◆ **Task goal**
Please copy the listing from its start up to and including the line containing "families to grow", substituting "Shut" for "Closed" and leaving everything else unchanged.

◆ **Material for this task**
□ □ □
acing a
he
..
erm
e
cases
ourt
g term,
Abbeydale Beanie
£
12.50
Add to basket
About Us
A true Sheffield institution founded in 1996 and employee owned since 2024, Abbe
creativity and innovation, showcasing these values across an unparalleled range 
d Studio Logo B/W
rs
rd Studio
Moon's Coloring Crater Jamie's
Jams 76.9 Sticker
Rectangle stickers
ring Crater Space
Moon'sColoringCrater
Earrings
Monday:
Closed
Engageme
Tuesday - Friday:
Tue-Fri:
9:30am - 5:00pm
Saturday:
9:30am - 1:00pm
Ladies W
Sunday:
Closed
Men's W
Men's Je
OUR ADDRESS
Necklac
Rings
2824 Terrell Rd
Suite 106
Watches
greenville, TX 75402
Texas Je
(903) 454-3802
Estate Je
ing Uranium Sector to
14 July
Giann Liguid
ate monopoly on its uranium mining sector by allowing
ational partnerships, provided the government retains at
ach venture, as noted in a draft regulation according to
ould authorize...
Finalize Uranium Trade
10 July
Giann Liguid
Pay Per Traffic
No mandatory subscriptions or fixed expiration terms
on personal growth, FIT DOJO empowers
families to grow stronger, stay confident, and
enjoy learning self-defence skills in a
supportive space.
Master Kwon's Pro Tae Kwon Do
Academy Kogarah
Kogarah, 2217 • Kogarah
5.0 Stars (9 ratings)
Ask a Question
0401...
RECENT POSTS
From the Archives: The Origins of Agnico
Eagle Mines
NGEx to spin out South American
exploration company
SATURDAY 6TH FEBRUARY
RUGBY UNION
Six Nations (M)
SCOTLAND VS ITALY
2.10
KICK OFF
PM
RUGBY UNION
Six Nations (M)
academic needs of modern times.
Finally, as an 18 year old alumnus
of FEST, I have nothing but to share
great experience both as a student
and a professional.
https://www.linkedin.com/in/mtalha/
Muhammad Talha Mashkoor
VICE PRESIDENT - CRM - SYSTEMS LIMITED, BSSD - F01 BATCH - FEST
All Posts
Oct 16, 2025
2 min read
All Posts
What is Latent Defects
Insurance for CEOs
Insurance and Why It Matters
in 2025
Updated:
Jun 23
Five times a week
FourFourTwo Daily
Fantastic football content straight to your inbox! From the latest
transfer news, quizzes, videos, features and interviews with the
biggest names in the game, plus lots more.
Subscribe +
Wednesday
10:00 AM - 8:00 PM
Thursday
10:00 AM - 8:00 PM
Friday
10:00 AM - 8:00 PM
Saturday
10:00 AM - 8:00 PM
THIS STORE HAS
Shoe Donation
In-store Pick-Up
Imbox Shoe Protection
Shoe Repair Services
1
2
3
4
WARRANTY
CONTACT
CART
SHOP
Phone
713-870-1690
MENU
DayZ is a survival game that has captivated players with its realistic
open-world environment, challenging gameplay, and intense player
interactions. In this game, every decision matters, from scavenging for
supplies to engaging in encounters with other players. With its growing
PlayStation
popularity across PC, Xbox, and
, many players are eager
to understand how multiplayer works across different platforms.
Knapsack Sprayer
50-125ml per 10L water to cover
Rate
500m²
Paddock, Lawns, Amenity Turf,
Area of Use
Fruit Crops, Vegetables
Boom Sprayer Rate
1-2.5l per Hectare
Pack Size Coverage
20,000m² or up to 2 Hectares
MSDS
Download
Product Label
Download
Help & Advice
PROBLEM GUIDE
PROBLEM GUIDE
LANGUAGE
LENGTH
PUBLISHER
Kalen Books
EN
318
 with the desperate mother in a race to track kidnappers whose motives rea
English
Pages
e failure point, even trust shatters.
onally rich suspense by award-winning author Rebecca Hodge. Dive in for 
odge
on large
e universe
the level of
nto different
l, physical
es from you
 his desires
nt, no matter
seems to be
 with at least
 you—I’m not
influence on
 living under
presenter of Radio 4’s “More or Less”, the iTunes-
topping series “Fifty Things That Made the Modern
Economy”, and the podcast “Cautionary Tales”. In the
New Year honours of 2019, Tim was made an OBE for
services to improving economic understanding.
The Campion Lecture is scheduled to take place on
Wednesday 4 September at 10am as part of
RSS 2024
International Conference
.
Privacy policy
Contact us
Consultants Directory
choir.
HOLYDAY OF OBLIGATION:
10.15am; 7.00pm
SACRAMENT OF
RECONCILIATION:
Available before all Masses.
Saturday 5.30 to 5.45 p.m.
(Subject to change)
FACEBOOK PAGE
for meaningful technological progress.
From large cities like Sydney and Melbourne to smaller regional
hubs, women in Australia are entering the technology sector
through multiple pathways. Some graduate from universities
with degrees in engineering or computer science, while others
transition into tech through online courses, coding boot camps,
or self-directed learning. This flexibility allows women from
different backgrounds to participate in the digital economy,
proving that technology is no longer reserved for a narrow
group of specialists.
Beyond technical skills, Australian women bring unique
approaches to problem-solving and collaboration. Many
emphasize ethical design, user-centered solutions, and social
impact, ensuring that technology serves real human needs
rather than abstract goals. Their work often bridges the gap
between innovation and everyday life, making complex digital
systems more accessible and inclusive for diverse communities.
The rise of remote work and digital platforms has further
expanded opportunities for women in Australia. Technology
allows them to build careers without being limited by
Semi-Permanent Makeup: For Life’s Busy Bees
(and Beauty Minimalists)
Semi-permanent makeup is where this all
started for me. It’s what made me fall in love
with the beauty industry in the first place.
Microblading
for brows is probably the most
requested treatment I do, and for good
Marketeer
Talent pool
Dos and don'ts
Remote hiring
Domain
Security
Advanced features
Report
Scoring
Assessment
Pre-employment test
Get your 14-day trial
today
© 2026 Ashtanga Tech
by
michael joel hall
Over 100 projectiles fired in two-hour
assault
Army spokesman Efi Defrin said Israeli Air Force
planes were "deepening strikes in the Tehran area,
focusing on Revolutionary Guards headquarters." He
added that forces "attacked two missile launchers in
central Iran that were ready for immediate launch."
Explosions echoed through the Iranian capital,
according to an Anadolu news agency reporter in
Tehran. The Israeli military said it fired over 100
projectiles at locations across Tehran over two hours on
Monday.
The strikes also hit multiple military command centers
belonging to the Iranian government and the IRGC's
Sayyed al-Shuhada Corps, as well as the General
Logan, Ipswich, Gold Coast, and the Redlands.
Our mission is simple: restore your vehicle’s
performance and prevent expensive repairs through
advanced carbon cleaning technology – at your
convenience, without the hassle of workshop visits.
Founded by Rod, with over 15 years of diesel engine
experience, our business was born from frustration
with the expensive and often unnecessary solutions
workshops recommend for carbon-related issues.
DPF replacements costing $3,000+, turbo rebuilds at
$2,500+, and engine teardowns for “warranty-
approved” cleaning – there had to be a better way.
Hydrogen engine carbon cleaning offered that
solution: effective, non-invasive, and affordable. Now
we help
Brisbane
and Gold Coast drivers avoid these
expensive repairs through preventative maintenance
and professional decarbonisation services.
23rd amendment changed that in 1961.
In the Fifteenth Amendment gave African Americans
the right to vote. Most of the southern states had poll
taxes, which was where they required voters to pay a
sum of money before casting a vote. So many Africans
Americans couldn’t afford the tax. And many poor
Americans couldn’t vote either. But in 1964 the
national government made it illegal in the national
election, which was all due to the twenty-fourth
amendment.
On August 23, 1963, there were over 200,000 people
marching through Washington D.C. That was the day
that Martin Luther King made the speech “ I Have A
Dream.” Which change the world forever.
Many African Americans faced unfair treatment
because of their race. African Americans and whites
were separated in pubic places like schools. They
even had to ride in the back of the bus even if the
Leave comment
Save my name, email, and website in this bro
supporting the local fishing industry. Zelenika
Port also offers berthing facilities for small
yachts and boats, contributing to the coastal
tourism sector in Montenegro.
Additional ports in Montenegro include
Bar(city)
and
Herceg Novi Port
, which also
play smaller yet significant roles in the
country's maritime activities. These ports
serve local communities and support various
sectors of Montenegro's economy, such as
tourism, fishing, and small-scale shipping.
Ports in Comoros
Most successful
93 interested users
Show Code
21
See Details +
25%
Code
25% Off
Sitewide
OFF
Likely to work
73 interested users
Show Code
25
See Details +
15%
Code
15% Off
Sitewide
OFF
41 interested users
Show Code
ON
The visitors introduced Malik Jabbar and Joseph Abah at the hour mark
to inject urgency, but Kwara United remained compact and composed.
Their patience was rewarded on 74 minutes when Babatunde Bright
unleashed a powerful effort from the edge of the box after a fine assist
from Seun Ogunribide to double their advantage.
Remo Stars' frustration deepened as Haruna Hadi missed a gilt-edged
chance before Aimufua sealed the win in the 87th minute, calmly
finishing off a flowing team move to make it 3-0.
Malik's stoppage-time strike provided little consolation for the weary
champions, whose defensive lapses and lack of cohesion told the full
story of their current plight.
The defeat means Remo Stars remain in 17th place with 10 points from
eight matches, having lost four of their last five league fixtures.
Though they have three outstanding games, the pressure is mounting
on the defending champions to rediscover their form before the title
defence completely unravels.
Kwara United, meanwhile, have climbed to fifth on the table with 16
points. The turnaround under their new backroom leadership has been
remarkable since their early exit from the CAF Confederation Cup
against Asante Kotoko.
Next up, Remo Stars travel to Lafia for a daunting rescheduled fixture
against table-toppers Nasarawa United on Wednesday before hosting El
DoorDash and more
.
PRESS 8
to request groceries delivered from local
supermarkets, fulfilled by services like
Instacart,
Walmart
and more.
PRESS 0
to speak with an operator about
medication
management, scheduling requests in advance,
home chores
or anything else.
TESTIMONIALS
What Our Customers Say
□ □ □
◆ **Task output**
acing a
he
..
erm
e
cases
ourt
g term,
Abbeydale Beanie
£
12.50
Add to basket
About Us
A true Sheffield institution founded in 1996 and employee owned since 2024, Abbe
creativity and innovation, showcasing these values across an unparalleled range 
d Studio Logo B/W
rs
rd Studio
Moon's Coloring Crater Jamie's
Jams 76.9 Sticker
Rectangle stickers
ring Crater Space
Moon'sColoringCrater
Earrings
Monday:
Shut
Engageme
Tuesday - Friday:
Tue-Fri:
9:30am - 5:00pm
Saturday:
9:30am - 1:00pm
Ladies W
Sunday:
Shut
Men's W
Men's Je
OUR ADDRESS
Necklac
Rings
2824 Terrell Rd
Suite 106
Watches
greenville, TX 75402
Texas Je
(903) 454-3802
Estate Je
ing Uranium Sector to
14 July
Giann Liguid
ate monopoly on its uranium mining sector by allowing
ational partnerships, provided the government retains at
ach venture, as noted in a draft regulation according to
ould authorize...
Finalize Uranium Trade
10 July
Giann Liguid
Pay Per Traffic
No mandatory subscriptions or fixed expiration terms
on personal growth, FIT DOJO empowers
families to grow stronger, stay confident, and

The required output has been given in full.